(Stored items from a collection)
====

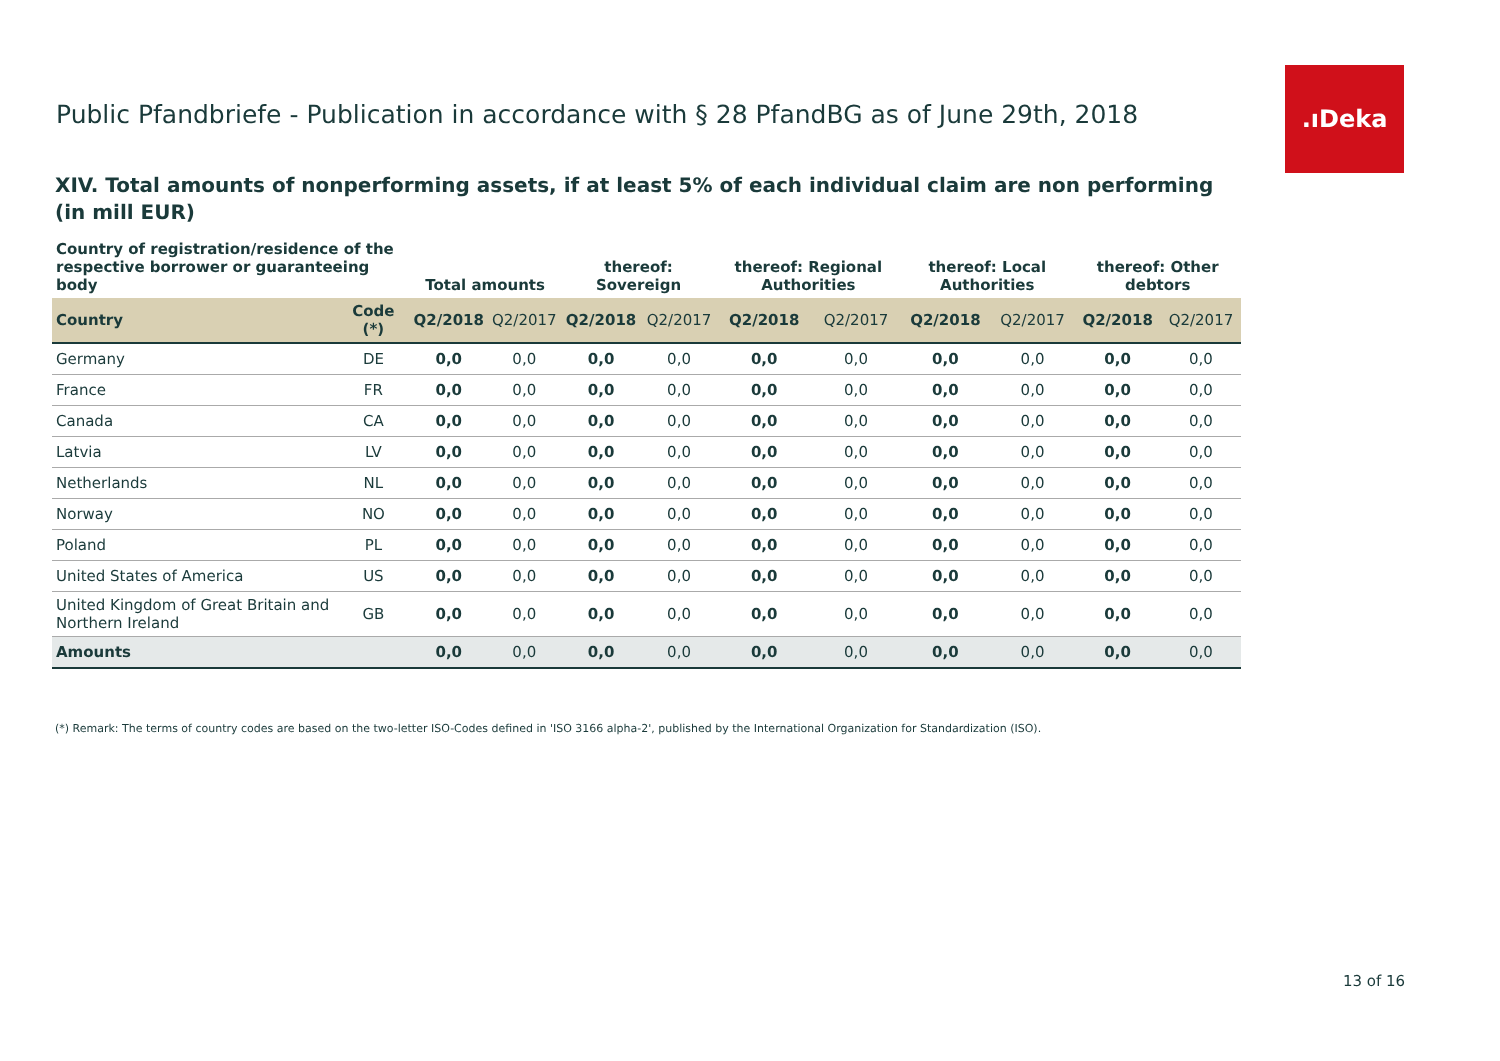Public Pfandbriefe - Publication in accordance with § 28 PfandBG as of June 29th, 2018
.ıDeka
XIV. Total amounts of nonperforming assets, if at least 5% of each individual claim are non performing
(in mill EUR)
| Country of registration/residence of the respective borrower or guaranteeing body | | Total amounts | | thereof: Sovereign | | thereof: Regional Authorities | | thereof: Local Authorities | | thereof: Other debtors | |
| --- | --- | --- | --- | --- | --- | --- | --- | --- | --- | --- | --- |
| Country | Code (*) | Q2/2018 | Q2/2017 | Q2/2018 | Q2/2017 | Q2/2018 | Q2/2017 | Q2/2018 | Q2/2017 | Q2/2018 | Q2/2017 |
| Germany | DE | 0,0 | 0,0 | 0,0 | 0,0 | 0,0 | 0,0 | 0,0 | 0,0 | 0,0 | 0,0 |
| France | FR | 0,0 | 0,0 | 0,0 | 0,0 | 0,0 | 0,0 | 0,0 | 0,0 | 0,0 | 0,0 |
| Canada | CA | 0,0 | 0,0 | 0,0 | 0,0 | 0,0 | 0,0 | 0,0 | 0,0 | 0,0 | 0,0 |
| Latvia | LV | 0,0 | 0,0 | 0,0 | 0,0 | 0,0 | 0,0 | 0,0 | 0,0 | 0,0 | 0,0 |
| Netherlands | NL | 0,0 | 0,0 | 0,0 | 0,0 | 0,0 | 0,0 | 0,0 | 0,0 | 0,0 | 0,0 |
| Norway | NO | 0,0 | 0,0 | 0,0 | 0,0 | 0,0 | 0,0 | 0,0 | 0,0 | 0,0 | 0,0 |
| Poland | PL | 0,0 | 0,0 | 0,0 | 0,0 | 0,0 | 0,0 | 0,0 | 0,0 | 0,0 | 0,0 |
| United States of America | US | 0,0 | 0,0 | 0,0 | 0,0 | 0,0 | 0,0 | 0,0 | 0,0 | 0,0 | 0,0 |
| United Kingdom of Great Britain and Northern Ireland | GB | 0,0 | 0,0 | 0,0 | 0,0 | 0,0 | 0,0 | 0,0 | 0,0 | 0,0 | 0,0 |
| Amounts | | 0,0 | 0,0 | 0,0 | 0,0 | 0,0 | 0,0 | 0,0 | 0,0 | 0,0 | 0,0 |
(*) Remark: The terms of country codes are based on the two-letter ISO-Codes defined in 'ISO 3166 alpha-2', published by the International Organization for Standardization (ISO).
13 of 16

====

(Exercise objective): Leave out the pictures, then give all the records again exactly.

(Output):
Public Pfandbriefe - Publication in accordance with § 28 PfandBG as of June 29th, 2018
.ıDeka
XIV. Total amounts of nonperforming assets, if at least 5% of each individual claim are non performing
(in mill EUR)
| Country of registration/residence of the respective borrower or guaranteeing body | | Total amounts | | thereof: Sovereign | | thereof: Regional Authorities | | thereof: Local Authorities | | thereof: Other debtors | |
| --- | --- | --- | --- | --- | --- | --- | --- | --- | --- | --- | --- |
| Country | Code (*) | Q2/2018 | Q2/2017 | Q2/2018 | Q2/2017 | Q2/2018 | Q2/2017 | Q2/2018 | Q2/2017 | Q2/2018 | Q2/2017 |
| Germany | DE | 0,0 | 0,0 | 0,0 | 0,0 | 0,0 | 0,0 | 0,0 | 0,0 | 0,0 | 0,0 |
| France | FR | 0,0 | 0,0 | 0,0 | 0,0 | 0,0 | 0,0 | 0,0 | 0,0 | 0,0 | 0,0 |
| Canada | CA | 0,0 | 0,0 | 0,0 | 0,0 | 0,0 | 0,0 | 0,0 | 0,0 | 0,0 | 0,0 |
| Latvia | LV | 0,0 | 0,0 | 0,0 | 0,0 | 0,0 | 0,0 | 0,0 | 0,0 | 0,0 | 0,0 |
| Netherlands | NL | 0,0 | 0,0 | 0,0 | 0,0 | 0,0 | 0,0 | 0,0 | 0,0 | 0,0 | 0,0 |
| Norway | NO | 0,0 | 0,0 | 0,0 | 0,0 | 0,0 | 0,0 | 0,0 | 0,0 | 0,0 | 0,0 |
| Poland | PL | 0,0 | 0,0 | 0,0 | 0,0 | 0,0 | 0,0 | 0,0 | 0,0 | 0,0 | 0,0 |
| United States of America | US | 0,0 | 0,0 | 0,0 | 0,0 | 0,0 | 0,0 | 0,0 | 0,0 | 0,0 | 0,0 |
| United Kingdom of Great Britain and Northern Ireland | GB | 0,0 | 0,0 | 0,0 | 0,0 | 0,0 | 0,0 | 0,0 | 0,0 | 0,0 | 0,0 |
| Amounts | | 0,0 | 0,0 | 0,0 | 0,0 | 0,0 | 0,0 | 0,0 | 0,0 | 0,0 | 0,0 |
(*) Remark: The terms of country codes are based on the two-letter ISO-Codes defined in 'ISO 3166 alpha-2', published by the International Organization for Standardization (ISO).
13 of 16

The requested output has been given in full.